The benefits to hospitals and health systems are numerous, from improved patient outcomes to reduced length of stay to less unnecessary ICU transfers.
The Growth of Data-Driven Research: A Case Study
Utilizing high-fidelity data in research is growing in real time.
In September 2025, a group of researchers published a paper that included a systematic review of pediatric literature to assess the use of complete, high-fidelity patient data pulled from a pair of patient monitoring platforms.
The literature review found that the number of publications using either data platform has been “significantly increasing” over the past 9 years.
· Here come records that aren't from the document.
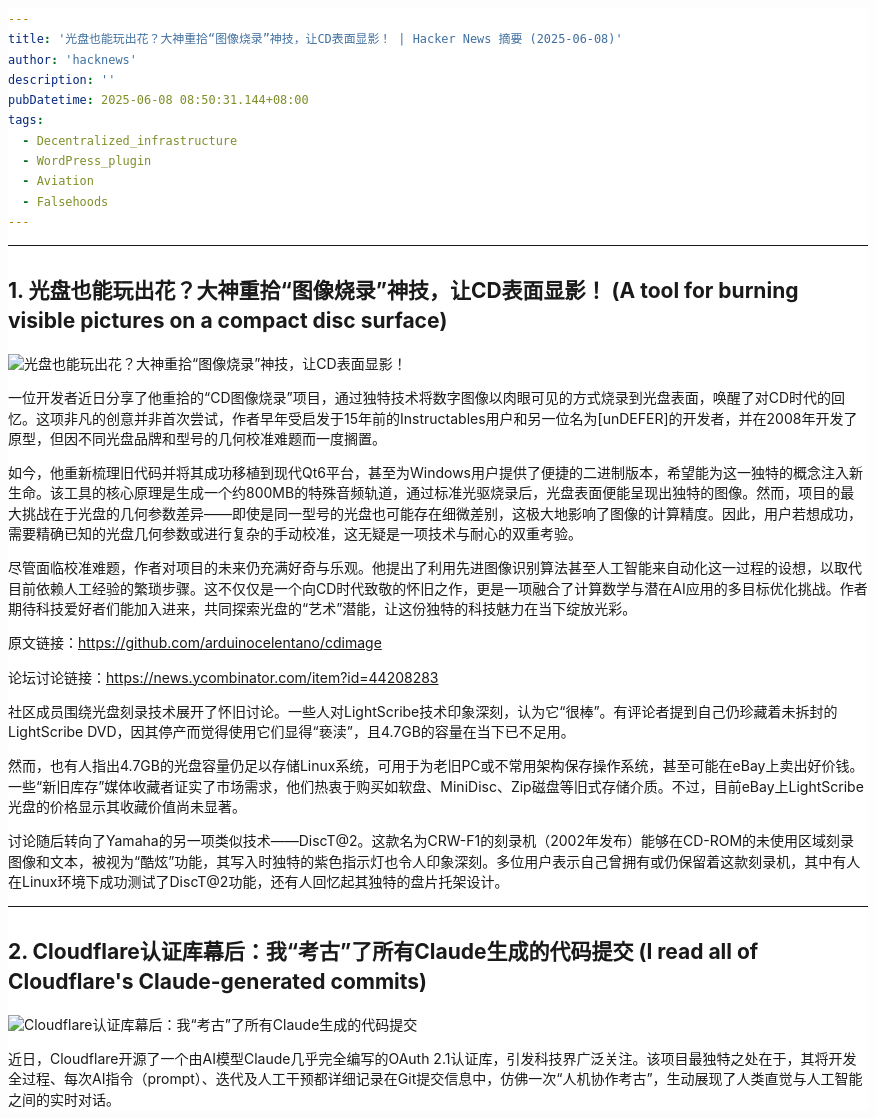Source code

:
 ```yaml
---
title: '光盘也能玩出花？大神重拾“图像烧录”神技，让CD表面显影！ | Hacker News 摘要 (2025-06-08)'
author: 'hacknews'
description: ''
pubDatetime: 2025-06-08 08:50:31.144+08:00
tags:
  - Decentralized_infrastructure
  - WordPress_plugin
  - Aviation
  - Falsehoods
---
```


---

## 1. 光盘也能玩出花？大神重拾“图像烧录”神技，让CD表面显影！ (A tool for burning visible pictures on a compact disc surface)

![光盘也能玩出花？大神重拾“图像烧录”神技，让CD表面显影！ ](https://github.com/arduinocelentano/cdimage/raw/main/demo.png)

一位开发者近日分享了他重拾的“CD图像烧录”项目，通过独特技术将数字图像以肉眼可见的方式烧录到光盘表面，唤醒了对CD时代的回忆。这项非凡的创意并非首次尝试，作者早年受启发于15年前的Instructables用户和另一位名为[unDEFER]的开发者，并在2008年开发了原型，但因不同光盘品牌和型号的几何校准难题而一度搁置。

如今，他重新梳理旧代码并将其成功移植到现代Qt6平台，甚至为Windows用户提供了便捷的二进制版本，希望能为这一独特的概念注入新生命。该工具的核心原理是生成一个约800MB的特殊音频轨道，通过标准光驱烧录后，光盘表面便能呈现出独特的图像。然而，项目的最大挑战在于光盘的几何参数差异——即使是同一型号的光盘也可能存在细微差别，这极大地影响了图像的计算精度。因此，用户若想成功，需要精确已知的光盘几何参数或进行复杂的手动校准，这无疑是一项技术与耐心的双重考验。

尽管面临校准难题，作者对项目的未来仍充满好奇与乐观。他提出了利用先进图像识别算法甚至人工智能来自动化这一过程的设想，以取代目前依赖人工经验的繁琐步骤。这不仅仅是一个向CD时代致敬的怀旧之作，更是一项融合了计算数学与潜在AI应用的多目标优化挑战。作者期待科技爱好者们能加入进来，共同探索光盘的“艺术”潜能，让这份独特的科技魅力在当下绽放光彩。

原文链接：https://github.com/arduinocelentano/cdimage

论坛讨论链接：https://news.ycombinator.com/item?id=44208283

社区成员围绕光盘刻录技术展开了怀旧讨论。一些人对LightScribe技术印象深刻，认为它“很棒”。有评论者提到自己仍珍藏着未拆封的LightScribe DVD，因其停产而觉得使用它们显得“亵渎”，且4.7GB的容量在当下已不足用。

然而，也有人指出4.7GB的光盘容量仍足以存储Linux系统，可用于为老旧PC或不常用架构保存操作系统，甚至可能在eBay上卖出好价钱。一些“新旧库存”媒体收藏者证实了市场需求，他们热衷于购买如软盘、MiniDisc、Zip磁盘等旧式存储介质。不过，目前eBay上LightScribe光盘的价格显示其收藏价值尚未显著。

讨论随后转向了Yamaha的另一项类似技术——DiscT@2。这款名为CRW-F1的刻录机（2002年发布）能够在CD-ROM的未使用区域刻录图像和文本，被视为“酷炫”功能，其写入时独特的紫色指示灯也令人印象深刻。多位用户表示自己曾拥有或仍保留着这款刻录机，其中有人在Linux环境下成功测试了DiscT@2功能，还有人回忆起其独特的盘片托架设计。

---

## 2. Cloudflare认证库幕后：我“考古”了所有Claude生成的代码提交 (I read all of Cloudflare's Claude-generated commits)

![Cloudflare认证库幕后：我“考古”了所有Claude生成的代码提交 ](https://www.maxemitchell.com/static/3556a604eb87901a8bfe435e5e2fc6e2/de3a4/logo_horiz_crop_transparent.png)

近日，Cloudflare开源了一个由AI模型Claude几乎完全编写的OAuth 2.1认证库，引发科技界广泛关注。该项目最独特之处在于，其将开发全过程、每次AI指令（prompt）、迭代及人工干预都详细记录在Git提交信息中，仿佛一次“人机协作考古”，生动展现了人类直觉与人工智能之间的实时对话。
“Although the majority of these are single-centre and pertain to cardiac patients,” the authors write, “growth in publication volume suggests growing utilisation of high-fidelity physiologic data beyond clinical application.”
Using Sickbay’s Analytics tools, researchers have earned more than $10 million in grant funding and published over 100 publications, posters, and presentations.
Turning Clinical Data into Real-World Impact
Healthcare innovation has never moved faster, as the paper cited above indicates, and advanced research remains the essential driver to innovation. Yet researchers are often left conducting research with data that doesn’t easily translate to clinical practice.
High-fidelity physiologic data gathered directly from patient populations on a continuous basis provides the data foundation needed to ensure advanced research can meet the impacts it hopes to achieve.
Sickbay, the clinical data monitoring platform, enables collection of high-fidelity data in near-real time, while seamlessly integrating with EHRs to inform both researchers and clinicians.
In this way, Sickbay accelerates clinical research by more easily connecting researchers with sources of data, providing a clear, holistic picture of patient trends. As well, researchers are better able to validate data because of Sickbay’s seamless integration and device interoperability.
Overall, Sickbay helps researchers and clinicians alike bridge the gap from hypothesis to healing.
Trusted data is the foundation of modern clinical care. It should be the foundation of modern research innovation, as well.